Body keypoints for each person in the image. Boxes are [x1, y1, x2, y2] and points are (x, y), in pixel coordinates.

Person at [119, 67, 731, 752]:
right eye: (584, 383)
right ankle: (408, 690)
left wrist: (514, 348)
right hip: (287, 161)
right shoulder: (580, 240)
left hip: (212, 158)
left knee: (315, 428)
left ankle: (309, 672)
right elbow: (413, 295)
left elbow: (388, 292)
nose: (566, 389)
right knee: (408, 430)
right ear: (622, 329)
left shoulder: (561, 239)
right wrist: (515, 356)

********

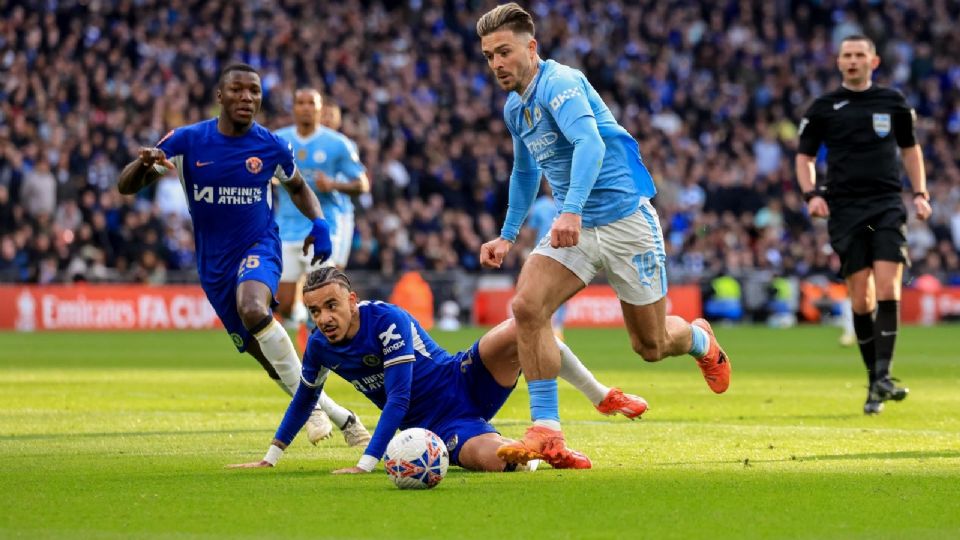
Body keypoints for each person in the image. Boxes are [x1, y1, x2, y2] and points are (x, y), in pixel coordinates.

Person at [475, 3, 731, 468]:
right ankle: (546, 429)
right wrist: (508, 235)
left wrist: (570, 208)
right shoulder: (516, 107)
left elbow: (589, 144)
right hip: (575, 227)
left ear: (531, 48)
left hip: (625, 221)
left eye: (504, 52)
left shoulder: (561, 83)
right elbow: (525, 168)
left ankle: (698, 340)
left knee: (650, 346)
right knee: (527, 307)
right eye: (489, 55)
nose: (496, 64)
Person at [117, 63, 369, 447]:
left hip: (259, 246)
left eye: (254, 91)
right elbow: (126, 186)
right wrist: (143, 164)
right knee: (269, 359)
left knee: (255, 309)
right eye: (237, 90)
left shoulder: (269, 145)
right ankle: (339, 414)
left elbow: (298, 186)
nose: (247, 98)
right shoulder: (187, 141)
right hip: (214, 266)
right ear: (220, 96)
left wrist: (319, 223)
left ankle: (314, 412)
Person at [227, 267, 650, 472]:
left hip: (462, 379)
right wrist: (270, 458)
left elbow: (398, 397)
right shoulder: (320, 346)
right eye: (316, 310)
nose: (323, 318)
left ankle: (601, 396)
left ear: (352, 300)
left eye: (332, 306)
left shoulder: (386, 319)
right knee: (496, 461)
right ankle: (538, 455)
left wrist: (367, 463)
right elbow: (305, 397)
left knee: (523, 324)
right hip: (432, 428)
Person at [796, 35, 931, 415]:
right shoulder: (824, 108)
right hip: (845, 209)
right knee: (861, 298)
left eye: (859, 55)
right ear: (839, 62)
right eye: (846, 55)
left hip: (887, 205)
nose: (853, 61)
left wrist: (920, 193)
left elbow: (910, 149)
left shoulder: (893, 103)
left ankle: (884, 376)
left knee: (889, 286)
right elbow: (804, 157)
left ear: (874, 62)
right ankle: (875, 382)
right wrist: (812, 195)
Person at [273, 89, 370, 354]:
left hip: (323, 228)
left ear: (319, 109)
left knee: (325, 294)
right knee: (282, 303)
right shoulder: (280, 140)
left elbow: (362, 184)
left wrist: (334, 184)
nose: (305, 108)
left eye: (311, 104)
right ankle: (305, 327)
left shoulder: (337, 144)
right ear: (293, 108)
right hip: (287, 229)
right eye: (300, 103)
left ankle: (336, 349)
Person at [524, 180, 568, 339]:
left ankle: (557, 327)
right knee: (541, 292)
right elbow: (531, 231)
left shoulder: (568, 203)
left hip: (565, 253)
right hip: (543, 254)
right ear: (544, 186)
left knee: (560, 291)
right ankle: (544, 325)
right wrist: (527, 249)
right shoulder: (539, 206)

********

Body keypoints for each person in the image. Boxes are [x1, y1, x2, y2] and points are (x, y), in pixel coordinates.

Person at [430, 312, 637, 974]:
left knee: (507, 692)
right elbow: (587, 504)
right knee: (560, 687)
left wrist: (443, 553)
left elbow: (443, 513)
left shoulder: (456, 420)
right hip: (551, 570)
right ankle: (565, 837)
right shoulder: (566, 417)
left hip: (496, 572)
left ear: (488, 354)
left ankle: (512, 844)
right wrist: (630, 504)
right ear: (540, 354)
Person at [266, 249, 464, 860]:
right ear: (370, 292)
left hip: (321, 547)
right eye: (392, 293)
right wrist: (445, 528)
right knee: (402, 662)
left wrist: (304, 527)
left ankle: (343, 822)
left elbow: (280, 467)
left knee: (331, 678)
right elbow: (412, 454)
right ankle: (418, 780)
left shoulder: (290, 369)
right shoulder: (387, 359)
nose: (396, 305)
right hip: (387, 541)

********

Assigned task:
Which lines run from the one holding "left eye: (859, 55)" through the one holding "right shoulder: (539, 206)" in the records above? Repeat them exactly, both included, and nothing more.

Written response:
left eye: (859, 55)
right ear: (839, 62)
right eye: (846, 55)
left hip: (887, 205)
nose: (853, 61)
left wrist: (920, 193)
left elbow: (910, 149)
left shoulder: (893, 103)
left ankle: (884, 376)
left knee: (889, 286)
right elbow: (804, 157)
left ear: (874, 62)
right ankle: (875, 382)
right wrist: (812, 195)
Person at [273, 89, 370, 354]:
left hip: (323, 228)
left ear: (319, 109)
left knee: (325, 294)
right knee: (282, 303)
right shoulder: (280, 140)
left elbow: (362, 184)
left wrist: (334, 184)
nose: (305, 108)
left eye: (311, 104)
right ankle: (305, 327)
left shoulder: (337, 144)
right ear: (293, 108)
right hip: (287, 229)
right eye: (300, 103)
left ankle: (336, 349)
Person at [524, 180, 568, 339]:
left ankle: (557, 327)
right knee: (541, 292)
right elbow: (531, 231)
left shoulder: (568, 203)
left hip: (565, 253)
right hip: (543, 254)
right ear: (544, 186)
left knee: (560, 291)
right ankle: (544, 325)
right wrist: (527, 249)
right shoulder: (539, 206)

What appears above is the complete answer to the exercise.